According to Beijing's White Paper on Religion issued in April there are 20.5 million Muslims in China. If true, that means their number has not changed since a 2010 census despite broader population growth.

The CIA World Factbook (www.cia.gov) puts the number of Muslims at 25 million, or 1.8 percent of 1.379 billion people, while other sources claim it is closer to 35 million.

The Chinese government has a history of downplaying the number of people who follow various religions.

For example, that same white paper also claims there were 6 million Catholics in China, which correlates to the number of members of the Party-controlled Catholic Patriotic Association.

However it omits the so-called Underground Church, a parallel movement whose members number between 3 million and 6 million, according to different estimates.

Historically, Islam was widely tolerated in China until the Qing Dynasty began persecuting Muslims. Now pundits say Islamophobia is rising again.

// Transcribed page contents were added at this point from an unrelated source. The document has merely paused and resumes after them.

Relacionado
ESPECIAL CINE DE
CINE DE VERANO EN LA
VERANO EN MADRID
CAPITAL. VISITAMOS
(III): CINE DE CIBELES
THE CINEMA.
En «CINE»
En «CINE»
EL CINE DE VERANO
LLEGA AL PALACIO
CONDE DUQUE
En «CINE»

"Recent years have seen the normalization of online hate speech directed at Muslims. The rise of Islamophobia inside China is a product both of government action, and of the government's failure to act," writes Matt Schrader, editor-in-chief of the China Brief at the Washington D.C.-based Jamestown Foundation.

Unlike Christianity, Islam poses an existential threat to China in the form of terrorism.

Admittedly, there have been several deadly attacks by Uyghurs armed with knives in recent years. But Beijing's real fear is the radicalization of Chinese Muslims across the borders Xinjiang shares with Pakistan, Afghanistan and a number of central Asian Muslim-majority nations.

Pakistan is another thorn in the side of China.

Beijing was quick to congratulate its new prime minister, Imran Khan, after his July 25 electoral victory. State media highlighted how he pointed to China's success in overhauling its economy and improving the lot of regular people, something Khan focused his campaign rhetoric on.

Beijing is also determined to make sure Khan doesn't ditch his anti-Washington outpourings and begin tilting Pakistan back toward the U.S., a move that could affect the most expensive jewel in the crown of Beijing's Belt & Road Initiative — the $55-billion China Pakistan Economic Corridor.

Yet in northern Pakistan the ultra-conservative Taliban, an Islamic Sunni fundamentalist political movement, is still directing its war against the Afghan government. Most Chinese Muslim groups are Sunni. 

Beijing fears the radicalization of Uyghurs (and other Muslims) who are now, ironically, more susceptible to the lure of terrorism due to the Party's crackdown in Xinjiang that is now spreading its wings to other provinces.